(Bloomberg) -- US natural gas exporter Venture Global LNG Inc. is facing lawsuits from former employees who say the company blocked them from exercising their stock options.

The plaintiffs — ex-advisers Lee Muller and John Ruggirello, former general counsel Paul Dillbeck and Kathryn Lindquist, the widow of former company director Terry Newendorp — say Venture Global’s compensation committee has refused to let them cash in their 10-year options before they expire next year and hasn’t provided a reason for the denials. 

Both complaints were filed in early July in US District Court for the Eastern District of Virginia. Muller is seeking $8.3 million in damages, while the three other parties are suing for $77.4 million total. Closely held Venture Global is valued at more than $15 billion, with co-founders Robert Pender and Michael Sabel together owning a stake of about $12 billion, according to the suit by Ruggirello, Dillbeck and Lindquist.
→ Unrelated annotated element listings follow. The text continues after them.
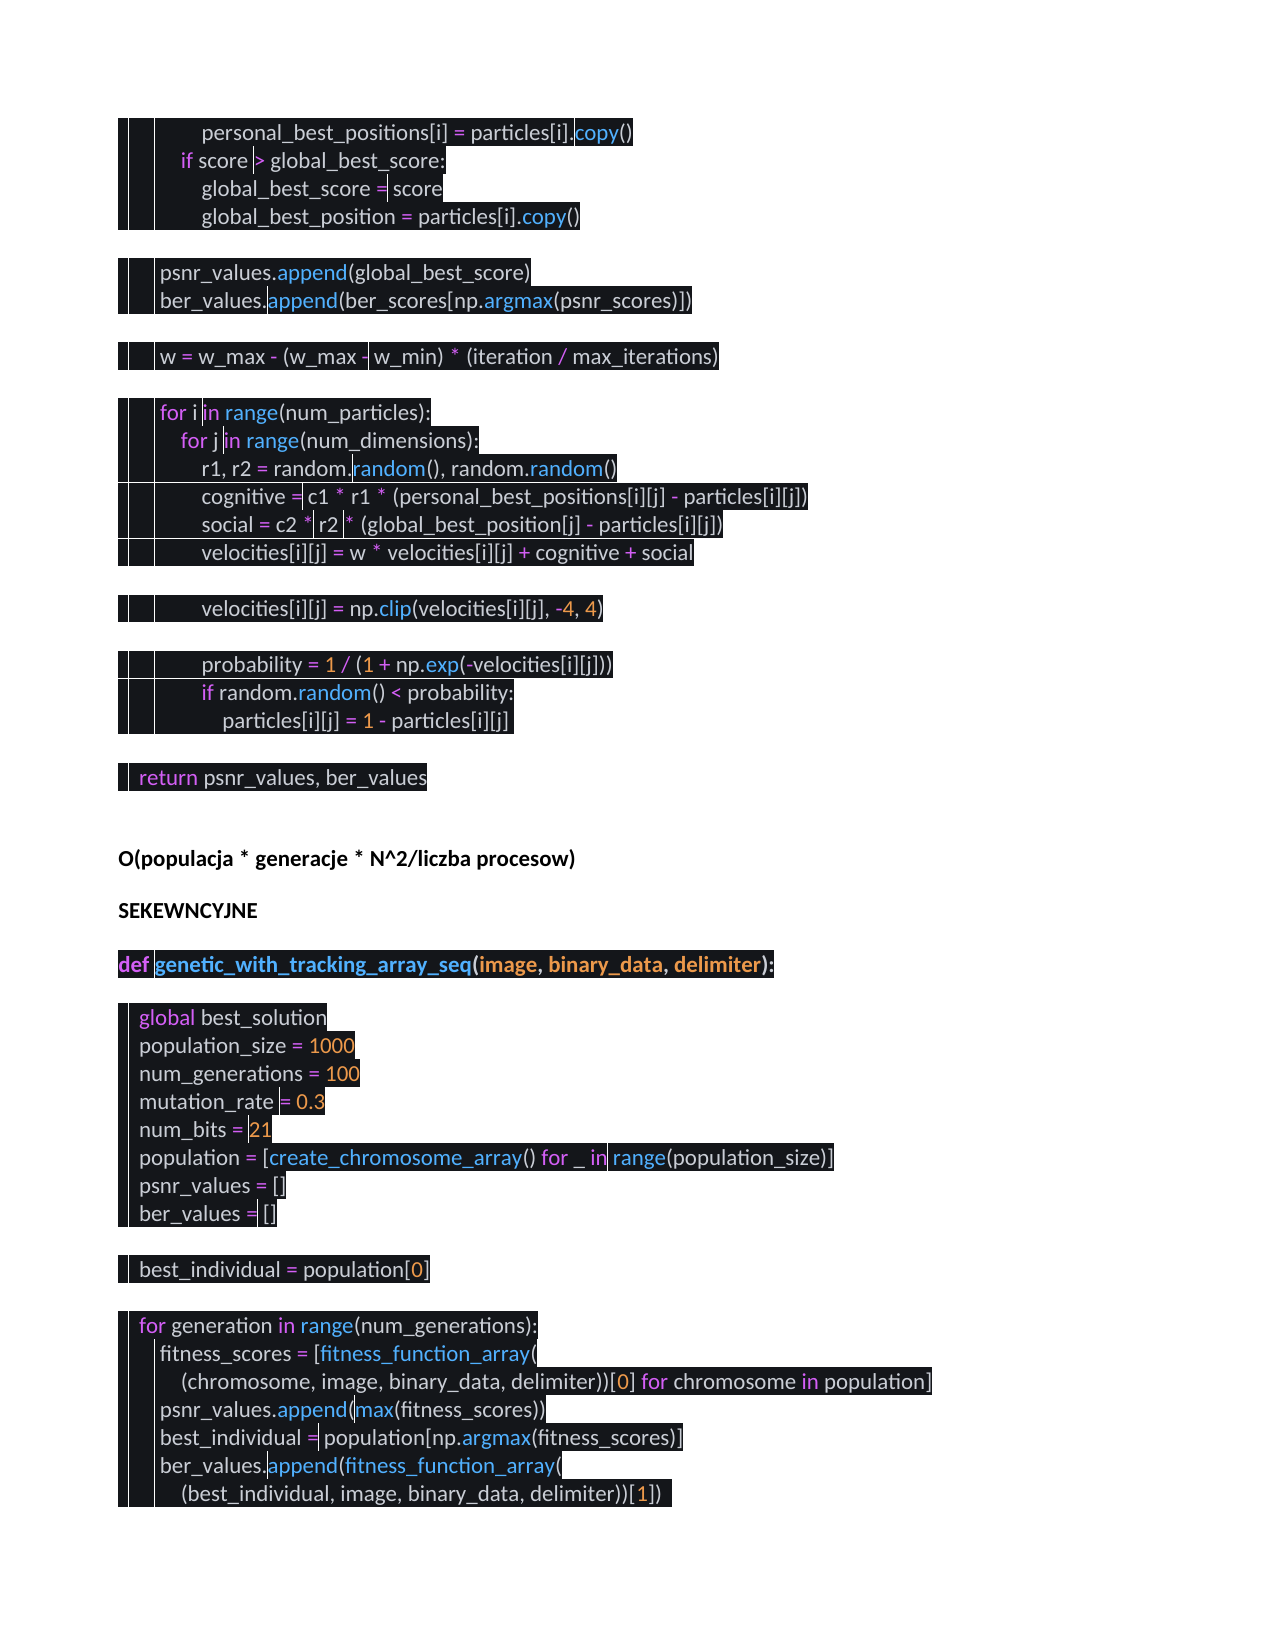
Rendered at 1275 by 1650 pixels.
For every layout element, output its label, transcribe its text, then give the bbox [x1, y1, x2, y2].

text best_individual = population[np.argmax(fitness_scores)] [118, 1423, 1157, 1451]
text global_best_position = particles[i].copy() [118, 202, 1157, 230]
text global_best_score = score [118, 174, 1157, 202]
text population = [create_chromosome_array() for _ in range(population_size)] [118, 1143, 1157, 1171]
text probability = 1 / (1 + np.exp(-velocities[i][j])) [118, 651, 1157, 678]
text for j in range(num_dimensions): [118, 426, 1157, 454]
text mutation_rate = 0.3 [118, 1087, 1157, 1115]
text return psnr_values, ber_values [118, 763, 1157, 791]
text social = c2 * r2 * (global_best_position[j] - particles[i][j]) [118, 510, 1157, 538]
text particles[i][j] = 1 - particles[i][j] [118, 707, 1157, 734]
text global best_solution [118, 1003, 1157, 1031]
text psnr_values.append(max(fitness_scores)) [118, 1395, 1157, 1423]
text ber_values.append(fitness_function_array( [118, 1451, 1157, 1479]
text for i in range(num_particles): [118, 398, 1157, 426]
text if random.random() < probability: [118, 678, 1157, 707]
text velocities[i][j] = np.clip(velocities[i][j], -4, 4) [118, 594, 1157, 622]
text w = w_max - (w_max - w_min) * (iteration / max_iterations) [118, 342, 1157, 370]
text def genetic_with_tracking_array_seq(image, binary_data, delimiter): [118, 950, 1157, 978]
text fitness_scores = [fitness_function_array( [118, 1339, 1157, 1367]
text best_individual = population[0] [118, 1255, 1157, 1283]
text num_bits = 21 [118, 1115, 1157, 1143]
text if score > global_best_score: [118, 146, 1157, 174]
text O(populacja * generacje * N^2/liczba procesow) [118, 844, 1157, 872]
text population_size = 1000 [118, 1031, 1157, 1059]
text psnr_values = [] [118, 1171, 1157, 1199]
text ber_values.append(ber_scores[np.argmax(psnr_scores)]) [118, 286, 1157, 314]
text personal_best_positions[i] = particles[i].copy() [118, 118, 1157, 146]
text (best_individual, image, binary_data, delimiter))[1]) [118, 1479, 1157, 1507]
text for generation in range(num_generations): [118, 1311, 1157, 1339]
text cognitive = c1 * r1 * (personal_best_positions[i][j] - particles[i][j]) [118, 482, 1157, 510]
text r1, r2 = random.random(), random.random() [118, 454, 1157, 482]
text num_generations = 100 [118, 1059, 1157, 1087]
text (chromosome, image, binary_data, delimiter))[0] for chromosome in population] [118, 1367, 1157, 1395]
text SEKEWNCYJNE [118, 897, 1157, 925]
text ber_values = [] [118, 1199, 1157, 1227]
text velocities[i][j] = w * velocities[i][j] + cognitive + social [118, 538, 1157, 566]
text psnr_values.append(global_best_score) [118, 258, 1157, 286]
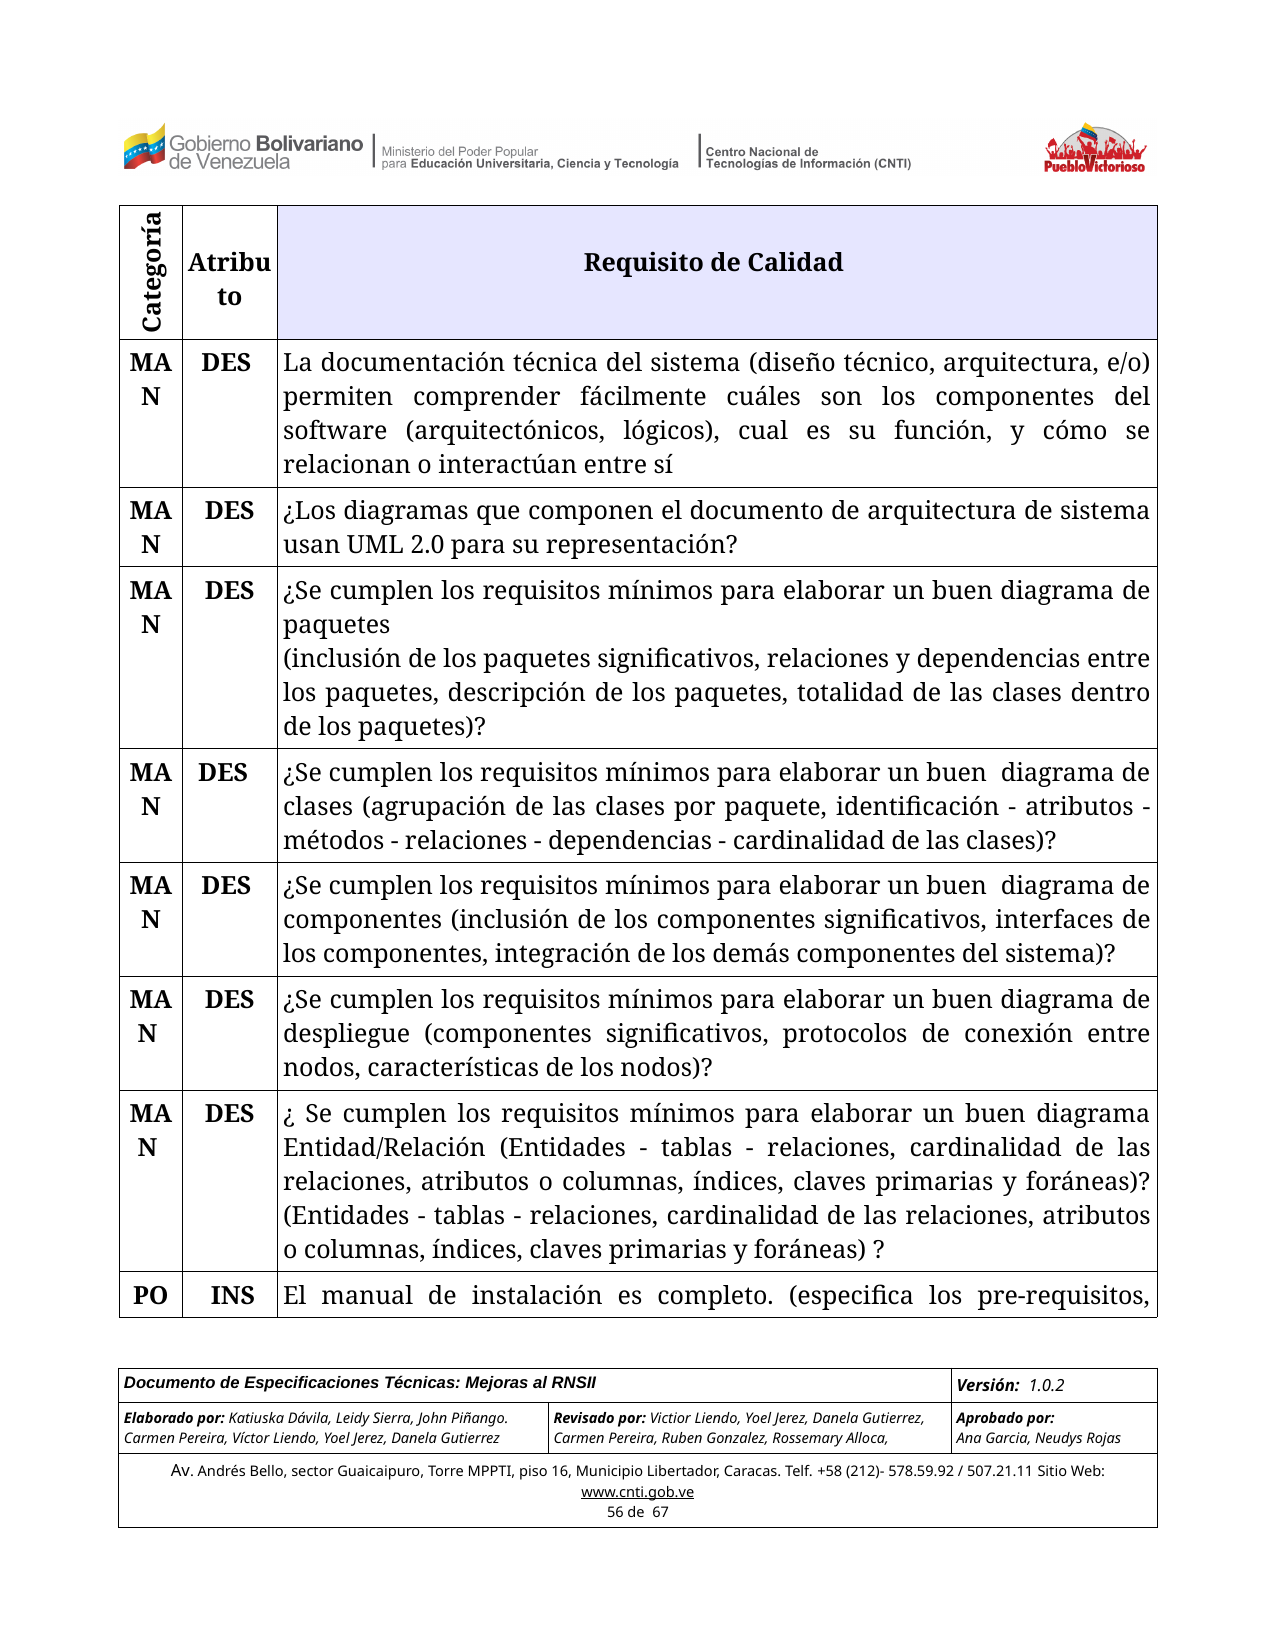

“Sabel and Pender are purposefully acting to frustrate the exercise of the options and to cause the options to expire either wholly out of malice, in order to further consolidate their personal ownership, or to avoid dilution at zero cost to them individually,” according to that complaint.

The company declined to comment on the cases and its valuation. It referred to court filings in which its attorneys moved to dismiss the suits on procedural grounds or, in Muller’s case, for a lack of jurisdiction. An attorney for the plaintiffs declined to comment.

Venture Global is the newest exporter of liquefied natural gas from the US, a country that vaulted into the ranks of the world’s top suppliers of the fuel in recent years. The company began loading cargoes from its Louisiana terminal in March 2022, but customers including Shell Plc and Italy’s Edison SpA have filed arbitration cases because they haven’t yet received shipments under their long-term contracts. Venture Global is also constructing a second terminal in Louisiana.